In summary, there are several avenues we can take to build on the constraint framework laid out here. However, based on our findings, in a narrow sense, we did not find a structural disagreement between ENA observations and the CAM6 model. Critically, although the negative correlation between N_d and LWP is used to support a prevalent thinning of cloud in response to increased aerosols in our assessments of aerosol forcing (Bellouin et al., 2020), we do not find that this is necessarily the case. Following the results from Mülmenstädt et al. (2024b), the observed negative $\frac{\mathrm{d}\ln \mathrm{LWP}}{\mathrm{d}\ln N_{\mathrm{d}}}$ from this study and elsewhere is not in contradiction with a positive ΔLWP_gl. CAM6 can, for a given value of $\frac{\mathrm{d}\ln \mathrm{LWP}}{\mathrm{d}\ln N_{\mathrm{d}}}$, produce a broad swath of ΔLWP_gl values (Fig. 14b–e), supporting the idea that this metric is not strongly predictive of PD-PI adjustments.

5 Summary

We present a framework for constraining aerosol–cloud adjustments using mean-state variables and covariances (Table 4). Our framework unites causally ambiguous present-day observations and a perturbed parameter ensemble (PPE) hosted in the CAM6 global climate model (GCM) to (i) provide constraints on aerosol–cloud adjustments in liquid water path (LWP) and (ii) link this constraint to different parameterized processes. Observations from the Eastern North Atlantic (ENA) were used to constrain global-mean aerosol–cloud adjustments. This constraint is the result of selecting model configurations where precipitation rate (P), liquid water path (LWP), droplet number concentration (N_d), and their covariance: $\frac{\mathrm{d}\ln \mathrm{LWP}}{\mathrm{d}\ln N_{\mathrm{d}}}$, $\frac{\mathrm{d}\ln \mathrm{LWP}}{\mathrm{d}\ln P}$, and $\frac{\mathrm{d}\ln N_{\mathrm{d}}}{\mathrm{d}\ln P}$ extracted from the PPE at ENA match their observed equivalents. Response in global-mean LWP to anthropogenic aerosols is constrained to be between 2.08 and 6.87 g m⁻², which is a 15 % reduction from the prior range in the PPE. Within this constrained emulator space, we see constraint (based intuitively on the shape of the constrained distribution) on 18 out of 45 of the perturbed parameters (Fig. 13). Constrained parameters match our a priori expectations for processes that are relevant to aerosol cloud adjustments and set cloud and precipitation states. These processes include the autoconversion parameterization that drives aerosol–cloud adjustments in GCMs (Jing et al., 2019); the accretion parameterization, which is comparable with constraining confounding linkages between LWP, precipitation, and N_d; and cloud and convection parameters that are important for setting the mean-state cloudiness and precipitation.

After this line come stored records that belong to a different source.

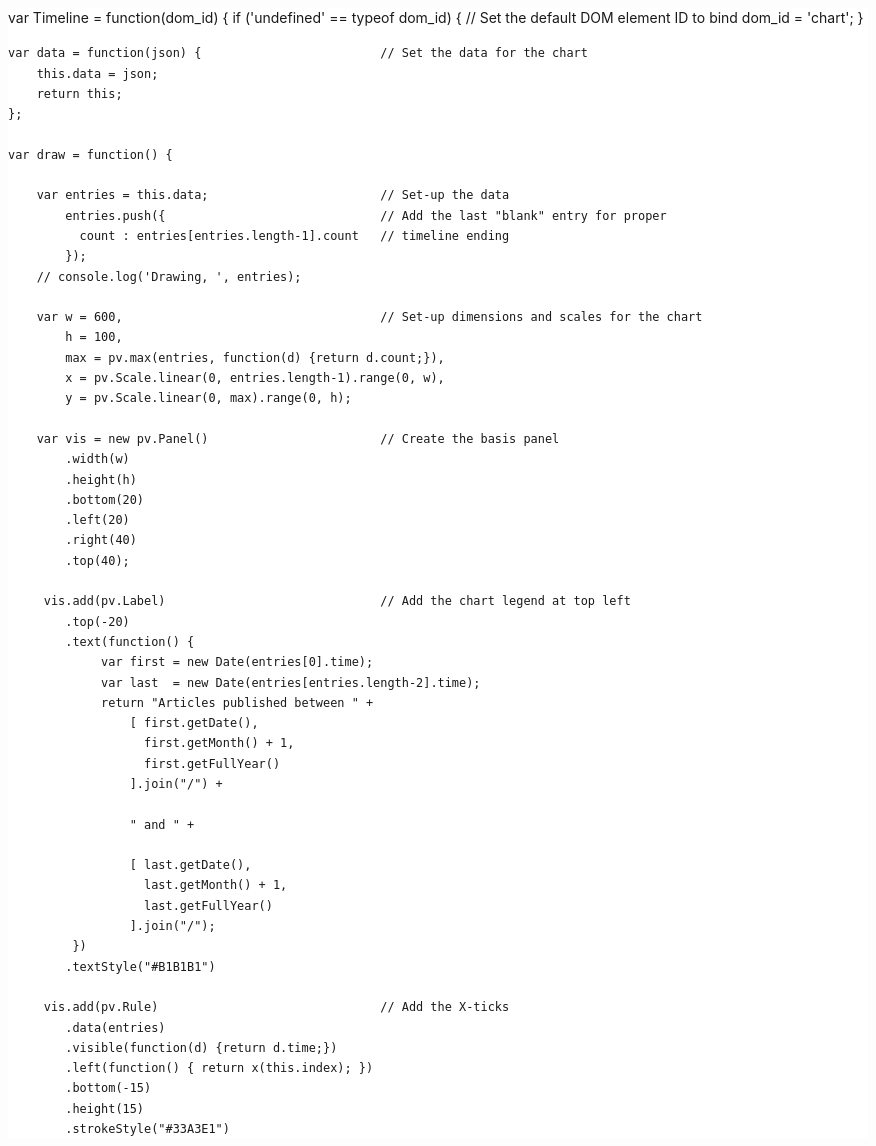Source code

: var Timeline = function(dom_id) {
    if ('undefined' == typeof dom_id) {                 // Set the default DOM element ID to bind
        dom_id = 'chart';
    }

    var data = function(json) {                         // Set the data for the chart
        this.data = json;
        return this;
    };

    var draw = function() {

        var entries = this.data;                        // Set-up the data
            entries.push({                              // Add the last "blank" entry for proper
              count : entries[entries.length-1].count   // timeline ending
            });
        // console.log('Drawing, ', entries);

        var w = 600,                                    // Set-up dimensions and scales for the chart
            h = 100,
            max = pv.max(entries, function(d) {return d.count;}),
            x = pv.Scale.linear(0, entries.length-1).range(0, w),
            y = pv.Scale.linear(0, max).range(0, h);

        var vis = new pv.Panel()                        // Create the basis panel
            .width(w)
            .height(h)
            .bottom(20)
            .left(20)
            .right(40)
            .top(40);

         vis.add(pv.Label)                              // Add the chart legend at top left
            .top(-20)
            .text(function() {
                 var first = new Date(entries[0].time);
                 var last  = new Date(entries[entries.length-2].time);
                 return "Articles published between " +
                     [ first.getDate(),
                       first.getMonth() + 1,
                       first.getFullYear()
                     ].join("/") +

                     " and " +

                     [ last.getDate(),
                       last.getMonth() + 1,
                       last.getFullYear()
                     ].join("/");
             })
            .textStyle("#B1B1B1")

         vis.add(pv.Rule)                               // Add the X-ticks
            .data(entries)
            .visible(function(d) {return d.time;})
            .left(function() { return x(this.index); })
            .bottom(-15)
            .height(15)
            .strokeStyle("#33A3E1")
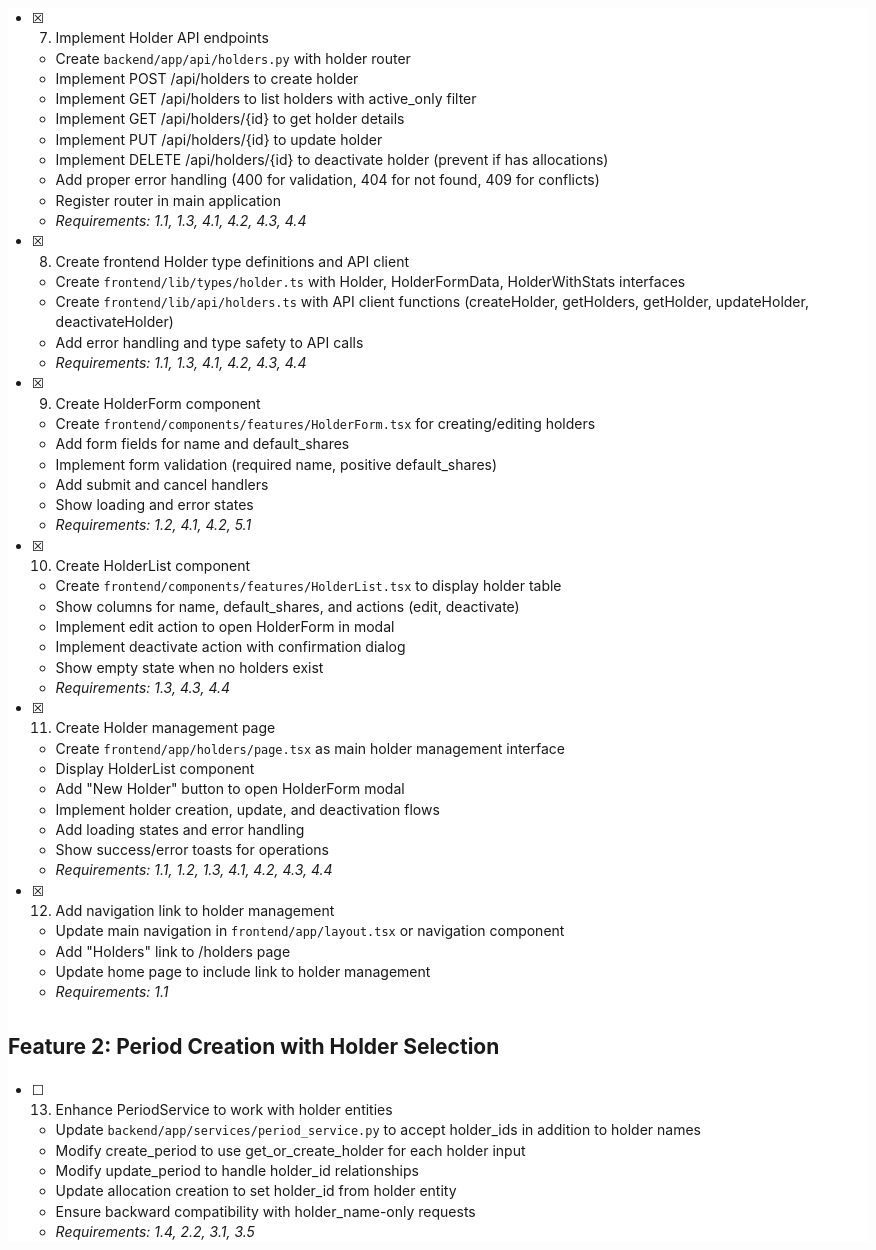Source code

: - [x] 7. Implement Holder API endpoints
  - Create `backend/app/api/holders.py` with holder router
  - Implement POST /api/holders to create holder
  - Implement GET /api/holders to list holders with active_only filter
  - Implement GET /api/holders/{id} to get holder details
  - Implement PUT /api/holders/{id} to update holder
  - Implement DELETE /api/holders/{id} to deactivate holder (prevent if has allocations)
  - Add proper error handling (400 for validation, 404 for not found, 409 for conflicts)
  - Register router in main application
  - _Requirements: 1.1, 1.3, 4.1, 4.2, 4.3, 4.4_

- [x] 8. Create frontend Holder type definitions and API client
  - Create `frontend/lib/types/holder.ts` with Holder, HolderFormData, HolderWithStats interfaces
  - Create `frontend/lib/api/holders.ts` with API client functions (createHolder, getHolders, getHolder, updateHolder, deactivateHolder)
  - Add error handling and type safety to API calls
  - _Requirements: 1.1, 1.3, 4.1, 4.2, 4.3, 4.4_

- [x] 9. Create HolderForm component
  - Create `frontend/components/features/HolderForm.tsx` for creating/editing holders
  - Add form fields for name and default_shares
  - Implement form validation (required name, positive default_shares)
  - Add submit and cancel handlers
  - Show loading and error states
  - _Requirements: 1.2, 4.1, 4.2, 5.1_

- [x] 10. Create HolderList component
  - Create `frontend/components/features/HolderList.tsx` to display holder table
  - Show columns for name, default_shares, and actions (edit, deactivate)
  - Implement edit action to open HolderForm in modal
  - Implement deactivate action with confirmation dialog
  - Show empty state when no holders exist
  - _Requirements: 1.3, 4.3, 4.4_

- [x] 11. Create Holder management page
  - Create `frontend/app/holders/page.tsx` as main holder management interface
  - Display HolderList component
  - Add "New Holder" button to open HolderForm modal
  - Implement holder creation, update, and deactivation flows
  - Add loading states and error handling
  - Show success/error toasts for operations
  - _Requirements: 1.1, 1.2, 1.3, 4.1, 4.2, 4.3, 4.4_

- [x] 12. Add navigation link to holder management
  - Update main navigation in `frontend/app/layout.tsx` or navigation component
  - Add "Holders" link to /holders page
  - Update home page to include link to holder management
  - _Requirements: 1.1_

## Feature 2: Period Creation with Holder Selection

- [ ] 13. Enhance PeriodService to work with holder entities
  - Update `backend/app/services/period_service.py` to accept holder_ids in addition to holder names
  - Modify create_period to use get_or_create_holder for each holder input
  - Modify update_period to handle holder_id relationships
  - Update allocation creation to set holder_id from holder entity
  - Ensure backward compatibility with holder_name-only requests
  - _Requirements: 1.4, 2.2, 3.1, 3.5_
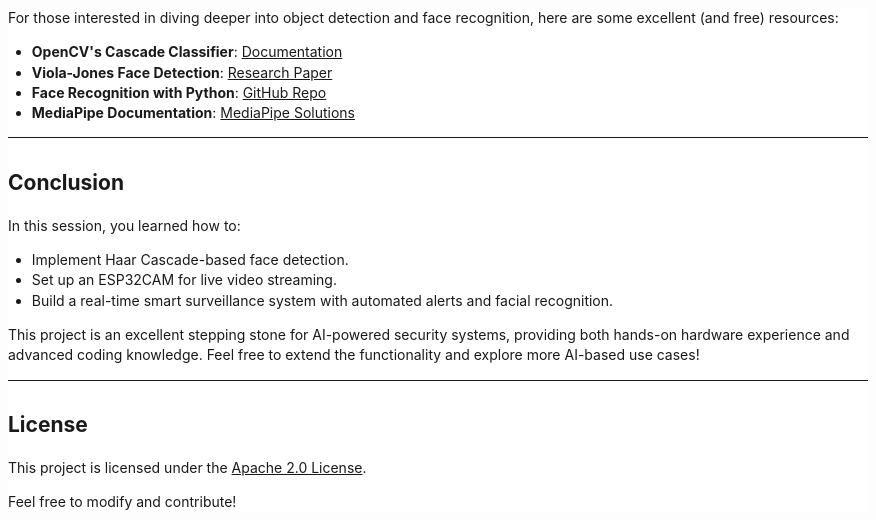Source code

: For those interested in diving deeper into object detection and face recognition, here are some excellent (and free) resources:

- **OpenCV's Cascade Classifier**: [Documentation](https://docs.opencv.org/3.4/db/d28/tutorial_cascade_classifier.html)
- **Viola-Jones Face Detection**: [Research Paper](https://cs.nyu.edu/~yannick/face-detection/face_detection_ViolaJones.pdf)
- **Face Recognition with Python**: [GitHub Repo](https://github.com/ageitgey/face_recognition)
- **MediaPipe Documentation**: [MediaPipe Solutions](https://google.github.io/mediapipe/solutions/face_detection)

---

## **Conclusion**

In this session, you learned how to:
- Implement Haar Cascade-based face detection.
- Set up an ESP32CAM for live video streaming.
- Build a real-time smart surveillance system with automated alerts and facial recognition.

This project is an excellent stepping stone for AI-powered security systems, providing both hands-on hardware experience and advanced coding knowledge. Feel free to extend the functionality and explore more AI-based use cases!

---

## **License**

This project is licensed under the [Apache 2.0 License](../LICENSE).

Feel free to modify and contribute!

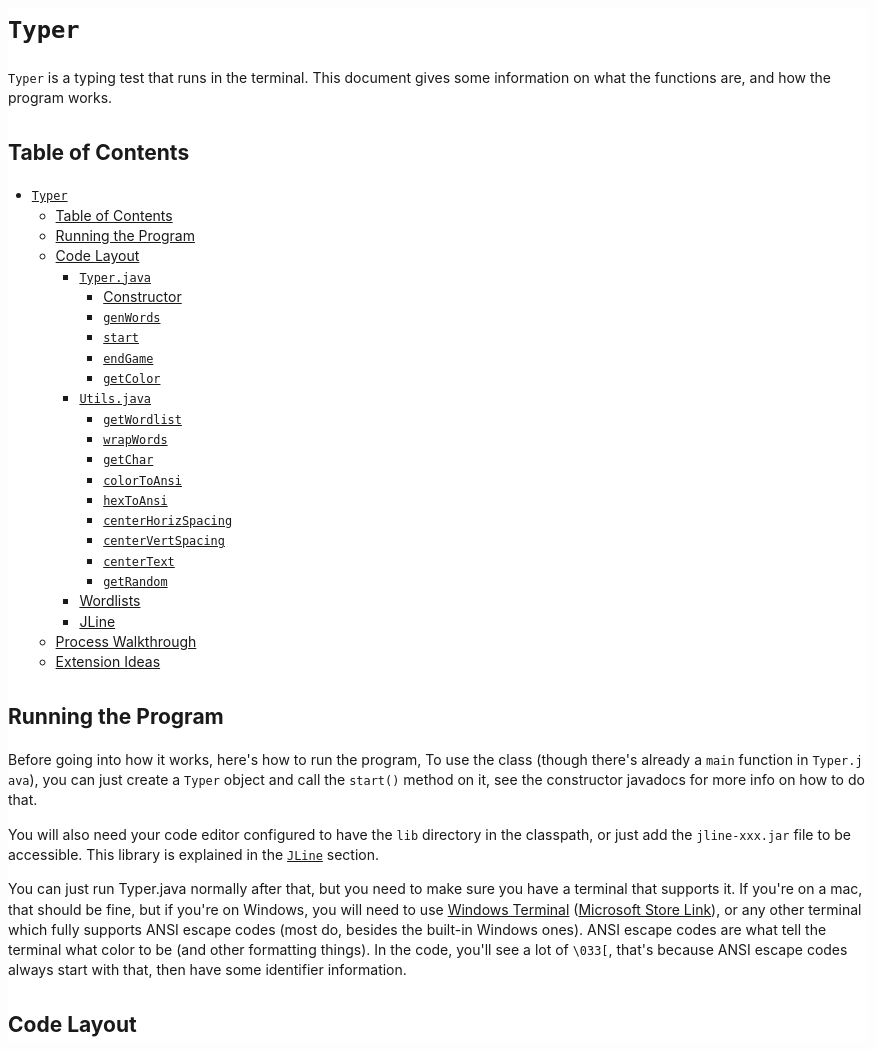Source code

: # `Typer`

`Typer` is a typing test that runs in the terminal. This document gives some information on what the functions are, and how the program works.

## Table of Contents

- [`Typer`](#typer)
  - [Table of Contents](#table-of-contents)
  - [Running the Program](#running-the-program)
  - [Code Layout](#code-layout)
    - [`Typer.java`](#typerjava)
      - [Constructor](#constructor)
      - [`genWords`](#genwords)
      - [`start`](#start)
      - [`endGame`](#endgame)
      - [`getColor`](#getcolor)
    - [`Utils.java`](#utilsjava)
      - [`getWordlist`](#getwordlist)
      - [`wrapWords`](#wrapwords)
      - [`getChar`](#getchar)
      - [`colorToAnsi`](#colortoansi)
      - [`hexToAnsi`](#hextoansi)
      - [`centerHorizSpacing`](#centerhorizspacing)
      - [`centerVertSpacing`](#centervertspacing)
      - [`centerText`](#centertext)
      - [`getRandom`](#getrandom)
    - [Wordlists](#wordlists)
    - [JLine](#jline)
  - [Process Walkthrough](#process-walkthrough)
  - [Extension Ideas](#extension-ideas)

## Running the Program

Before going into how it works, here's how to run the program, To use the class (though there's already a `main` function in `Typer.java`), you can just create a `Typer` object and call the `start()` method on it, see the constructor javadocs for more info on how to do that.

You will also need your code editor configured to have the `lib` directory in the classpath, or just add the `jline-xxx.jar` file to be accessible. This library is explained in the [`JLine`](#JLine) section.

You can just run Typer.java normally after that, but you need to make sure you have a terminal that supports it. If you're on a mac, that should be fine, but if you're on Windows, you will need to use [Windows Terminal](https://github.com/microsoft/terminal) ([Microsoft Store Link](https://aka.ms/terminal)), or any other terminal which fully supports ANSI escape codes (most do, besides the built-in Windows ones). ANSI escape codes are what tell the terminal what color to be (and other formatting things). In the code, you'll see a lot of `\033[`, that's because ANSI escape codes always start with that, then have some identifier information.

## Code Layout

As demonstrated in Fig. 14, confounding effects from coalescence scavenging (Gryspeerdt et al., 2019; McCoy et al., 2020a) can operate in conjunction with autoconversion-driven precipitation suppression to reproduce this negative correlation between LWP and N_d. We stress that our results do not necessarily rule out size-dependent evaporation and entrainment as an important process in setting aerosol–cloud adjustments, but we do find that this process is not necessary to produce observed present-day behavior and present-day observations of clouds and precipitation at ENA are consistent with a moderate increase in cloud liquid water path in response to anthropogenic aerosols.